Exercise requirements:
Transcribe only the last portion of the material: exactly the lines from the one with "nueva financiación y" through the end, inclusive.

Material for this exercise:
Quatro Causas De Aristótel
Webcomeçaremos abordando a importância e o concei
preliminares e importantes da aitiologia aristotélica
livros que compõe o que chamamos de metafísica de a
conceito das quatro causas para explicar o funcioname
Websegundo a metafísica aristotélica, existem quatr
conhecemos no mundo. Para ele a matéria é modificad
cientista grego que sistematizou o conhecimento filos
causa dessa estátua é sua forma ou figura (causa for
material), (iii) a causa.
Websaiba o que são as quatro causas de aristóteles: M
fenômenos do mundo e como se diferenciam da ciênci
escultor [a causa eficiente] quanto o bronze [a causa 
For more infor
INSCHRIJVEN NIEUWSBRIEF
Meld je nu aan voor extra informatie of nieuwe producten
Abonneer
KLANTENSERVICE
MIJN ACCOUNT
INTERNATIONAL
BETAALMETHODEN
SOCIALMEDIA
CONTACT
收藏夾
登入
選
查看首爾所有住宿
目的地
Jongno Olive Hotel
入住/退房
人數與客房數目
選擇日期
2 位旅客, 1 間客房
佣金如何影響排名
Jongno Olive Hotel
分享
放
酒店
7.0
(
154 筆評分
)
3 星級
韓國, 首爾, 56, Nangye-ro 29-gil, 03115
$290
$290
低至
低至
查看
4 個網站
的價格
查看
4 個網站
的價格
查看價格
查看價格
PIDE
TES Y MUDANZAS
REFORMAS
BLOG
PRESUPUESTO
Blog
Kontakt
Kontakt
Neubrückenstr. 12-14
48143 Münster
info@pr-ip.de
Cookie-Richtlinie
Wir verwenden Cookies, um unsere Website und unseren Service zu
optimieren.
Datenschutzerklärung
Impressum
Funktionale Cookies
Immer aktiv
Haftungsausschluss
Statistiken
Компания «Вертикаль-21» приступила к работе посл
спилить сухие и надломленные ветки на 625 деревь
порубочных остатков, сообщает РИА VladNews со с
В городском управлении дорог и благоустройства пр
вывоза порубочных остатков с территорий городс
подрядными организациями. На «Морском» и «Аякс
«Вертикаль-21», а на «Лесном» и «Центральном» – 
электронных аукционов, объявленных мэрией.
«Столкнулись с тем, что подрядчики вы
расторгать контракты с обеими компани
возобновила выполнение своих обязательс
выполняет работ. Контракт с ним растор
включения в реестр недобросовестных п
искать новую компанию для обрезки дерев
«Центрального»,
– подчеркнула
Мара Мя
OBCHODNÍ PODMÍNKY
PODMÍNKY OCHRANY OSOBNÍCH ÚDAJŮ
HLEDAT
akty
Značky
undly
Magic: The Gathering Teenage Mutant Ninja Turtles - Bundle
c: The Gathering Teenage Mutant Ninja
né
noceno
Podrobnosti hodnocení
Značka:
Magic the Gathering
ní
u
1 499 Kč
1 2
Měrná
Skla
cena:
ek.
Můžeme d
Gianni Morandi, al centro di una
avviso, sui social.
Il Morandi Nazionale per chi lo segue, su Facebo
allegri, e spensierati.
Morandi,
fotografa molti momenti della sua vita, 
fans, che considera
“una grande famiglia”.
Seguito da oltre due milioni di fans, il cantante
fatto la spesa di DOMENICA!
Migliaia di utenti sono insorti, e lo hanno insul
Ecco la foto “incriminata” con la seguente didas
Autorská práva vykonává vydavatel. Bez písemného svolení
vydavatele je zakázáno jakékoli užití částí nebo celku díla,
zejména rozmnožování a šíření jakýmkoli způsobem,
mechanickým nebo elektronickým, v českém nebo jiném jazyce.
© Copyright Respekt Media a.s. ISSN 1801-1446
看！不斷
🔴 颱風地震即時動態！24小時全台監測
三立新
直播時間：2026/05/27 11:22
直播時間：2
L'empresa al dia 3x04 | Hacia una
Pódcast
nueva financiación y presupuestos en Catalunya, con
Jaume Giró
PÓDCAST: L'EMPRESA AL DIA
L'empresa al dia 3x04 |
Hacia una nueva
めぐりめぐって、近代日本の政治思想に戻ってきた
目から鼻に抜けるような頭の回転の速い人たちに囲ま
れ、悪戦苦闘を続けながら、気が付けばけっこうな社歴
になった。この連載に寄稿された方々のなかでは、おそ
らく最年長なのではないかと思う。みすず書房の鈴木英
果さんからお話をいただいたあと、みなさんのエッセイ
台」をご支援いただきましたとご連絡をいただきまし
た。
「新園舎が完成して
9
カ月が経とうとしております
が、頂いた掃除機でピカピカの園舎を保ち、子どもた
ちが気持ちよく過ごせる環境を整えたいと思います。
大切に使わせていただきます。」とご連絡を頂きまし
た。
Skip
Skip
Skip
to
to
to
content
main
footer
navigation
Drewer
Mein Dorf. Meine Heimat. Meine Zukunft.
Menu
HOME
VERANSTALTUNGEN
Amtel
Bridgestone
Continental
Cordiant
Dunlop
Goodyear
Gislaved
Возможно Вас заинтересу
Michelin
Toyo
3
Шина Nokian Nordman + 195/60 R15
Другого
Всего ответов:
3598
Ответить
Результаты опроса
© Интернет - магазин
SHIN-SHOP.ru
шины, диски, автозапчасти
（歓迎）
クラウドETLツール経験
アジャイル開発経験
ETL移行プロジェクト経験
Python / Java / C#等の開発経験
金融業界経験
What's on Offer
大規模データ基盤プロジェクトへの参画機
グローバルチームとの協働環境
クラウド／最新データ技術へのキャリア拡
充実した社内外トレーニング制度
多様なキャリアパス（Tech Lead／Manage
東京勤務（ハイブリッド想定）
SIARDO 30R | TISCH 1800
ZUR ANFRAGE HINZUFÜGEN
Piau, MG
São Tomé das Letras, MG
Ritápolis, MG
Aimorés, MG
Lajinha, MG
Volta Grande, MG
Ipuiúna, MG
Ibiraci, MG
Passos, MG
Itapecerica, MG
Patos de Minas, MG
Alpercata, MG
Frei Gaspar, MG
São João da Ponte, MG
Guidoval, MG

Finished task:
nueva financiación y presupuestos en Catalunya, con
Jaume Giró
PÓDCAST: L'EMPRESA AL DIA
L'empresa al dia 3x04 |
Hacia una nueva
めぐりめぐって、近代日本の政治思想に戻ってきた
目から鼻に抜けるような頭の回転の速い人たちに囲ま
れ、悪戦苦闘を続けながら、気が付けばけっこうな社歴
になった。この連載に寄稿された方々のなかでは、おそ
らく最年長なのではないかと思う。みすず書房の鈴木英
果さんからお話をいただいたあと、みなさんのエッセイ
台」をご支援いただきましたとご連絡をいただきまし
た。
「新園舎が完成して
9
カ月が経とうとしております
が、頂いた掃除機でピカピカの園舎を保ち、子どもた
ちが気持ちよく過ごせる環境を整えたいと思います。
大切に使わせていただきます。」とご連絡を頂きまし
た。
Skip
Skip
Skip
to
to
to
content
main
footer
navigation
Drewer
Mein Dorf. Meine Heimat. Meine Zukunft.
Menu
HOME
VERANSTALTUNGEN
Amtel
Bridgestone
Continental
Cordiant
Dunlop
Goodyear
Gislaved
Возможно Вас заинтересу
Michelin
Toyo
3
Шина Nokian Nordman + 195/60 R15
Другого
Всего ответов:
3598
Ответить
Результаты опроса
© Интернет - магазин
SHIN-SHOP.ru
шины, диски, автозапчасти
（歓迎）
クラウドETLツール経験
アジャイル開発経験
ETL移行プロジェクト経験
Python / Java / C#等の開発経験
金融業界経験
What's on Offer
大規模データ基盤プロジェクトへの参画機
グローバルチームとの協働環境
クラウド／最新データ技術へのキャリア拡
充実した社内外トレーニング制度
多様なキャリアパス（Tech Lead／Manage
東京勤務（ハイブリッド想定）
SIARDO 30R | TISCH 1800
ZUR ANFRAGE HINZUFÜGEN
Piau, MG
São Tomé das Letras, MG
Ritápolis, MG
Aimorés, MG
Lajinha, MG
Volta Grande, MG
Ipuiúna, MG
Ibiraci, MG
Passos, MG
Itapecerica, MG
Patos de Minas, MG
Alpercata, MG
Frei Gaspar, MG
São João da Ponte, MG
Guidoval, MG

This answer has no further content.